Looks like Sen. Kelly Ayotte (R-N.H.) is shining her Tea Party shoes to prepare for a possible shot at the 2016 GOP vice presidential nomination. What else would explain her explosive, morally dubious proposal to end the Child Tax Credit for undocumented workers who pay their taxes like every other American?
Ayotte's bill would hike taxes for the families of 4 million low-income Latino kids in our country.
The bill, which was originally anti-immigrant crusader Sen. Jeff Sessions's project, would raise taxes by about $1,800 on families that earn an average of $21,000 a year. Apparently we're to understand by Ayotte's bill that the GOP's "no new taxes" pledge only applies to taxing wealthy people.
In fact, Ayotte's measure would only impact the undocumented immigrant community, a supposedly powerless, forlorn group that cannot respond to direct attacks from self-interested politicians and their right-wing sponsors.
Some years ago, Congress and the IRS set up a program called the Individual Taxpayer Identification Number (ITIN) that provided a legal mechanism for undocumented workers to pay taxes, even though they lacked a social security number. Millions of immigrants stepped forward and fulfilled their responsibility. Today the ITIN delivers a net multibillion-dollar gain for the federal, state and local treasuries, even when factoring in the Child Tax Credit. It is an important contributor to Social Security and Medicare as well.
In other words, these immigrant workers are adding to the U.S. economy with their labor and contributing fully to the tax system as per law.
Ayotte's bill was fished from Jeff Sessions's swamp of anti-immigrant legislative proposals as a way to "offset" the cost of renewing the unemployment insurance program that has left 1.3 million Americans in dire straits. While unemployment insurance was extended four times under President George W. Bush without any offsets, being properly categorized as emergency expenditures, the Tea Party takeover of the GOP has now driven Republicans into an abyss of reactionary policies.
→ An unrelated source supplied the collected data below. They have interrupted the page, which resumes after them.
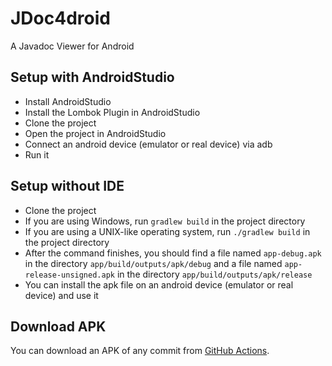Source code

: # JDoc4droid

A Javadoc Viewer for Android

## Setup with AndroidStudio
* Install AndroidStudio
* Install the Lombok Plugin in AndroidStudio
* Clone the project
* Open the project in AndroidStudio
* Connect an android device (emulator or real device) via adb
* Run it

## Setup without IDE
* Clone the project
* If you are using Windows, run `gradlew build` in the project directory
* If you are using a UNIX-like operating system, run `./gradlew build` in the project directory
* After the command finishes, you should find a file named `app-debug.apk` in the directory `app/build/outputs/apk/debug`
  and a file named `app-release-unsigned.apk` in the directory `app/build/outputs/apk/release`
* You can install the apk file on an android device (emulator or real device) and use it

## Download APK
You can download an APK of any commit from [GitHub Actions](https://github.com/danthe1st/JDoc4droid/actions).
The idea that you would inflate taxes for millions of poor kids living on the margins in order to pay for unemployment insurance for laid-off workers sent out in the cold by Republican ideological intransigence is nothing short of an immoral act by a political party being slowly strangled by far-right radicals hell-bent on destroying the American social contract.
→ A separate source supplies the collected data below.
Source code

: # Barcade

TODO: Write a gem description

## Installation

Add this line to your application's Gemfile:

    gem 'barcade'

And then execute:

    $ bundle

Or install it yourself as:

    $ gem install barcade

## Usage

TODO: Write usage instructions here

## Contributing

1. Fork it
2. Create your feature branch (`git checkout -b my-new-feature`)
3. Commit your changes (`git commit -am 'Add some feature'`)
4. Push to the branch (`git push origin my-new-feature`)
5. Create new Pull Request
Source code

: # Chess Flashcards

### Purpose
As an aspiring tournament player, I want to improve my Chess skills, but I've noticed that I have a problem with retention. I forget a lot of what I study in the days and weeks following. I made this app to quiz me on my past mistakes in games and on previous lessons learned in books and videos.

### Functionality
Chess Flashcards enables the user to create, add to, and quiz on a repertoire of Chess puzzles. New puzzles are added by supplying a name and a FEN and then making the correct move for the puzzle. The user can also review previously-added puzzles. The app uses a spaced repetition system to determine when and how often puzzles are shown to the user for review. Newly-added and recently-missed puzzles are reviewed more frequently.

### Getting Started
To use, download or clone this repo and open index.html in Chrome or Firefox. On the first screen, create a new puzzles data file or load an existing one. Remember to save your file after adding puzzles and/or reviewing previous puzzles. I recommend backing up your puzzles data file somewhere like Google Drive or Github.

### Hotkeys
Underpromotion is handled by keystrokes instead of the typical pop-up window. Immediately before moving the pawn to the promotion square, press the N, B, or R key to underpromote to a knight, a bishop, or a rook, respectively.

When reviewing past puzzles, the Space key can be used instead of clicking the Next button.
Ayotte's bill will fail. Any politician running for office in 2014 has to face the stark reality that the Latino vote is growing and will be the margin of victory or loss for several Senate and congressional seats across the country.
Any current politico who signs on to Ayotte's attack on poor children will face a highly motivated, organized and increasingly well-financed Latino electorate enthusiastic to vote out the Tea Party madness that has gripped our nation.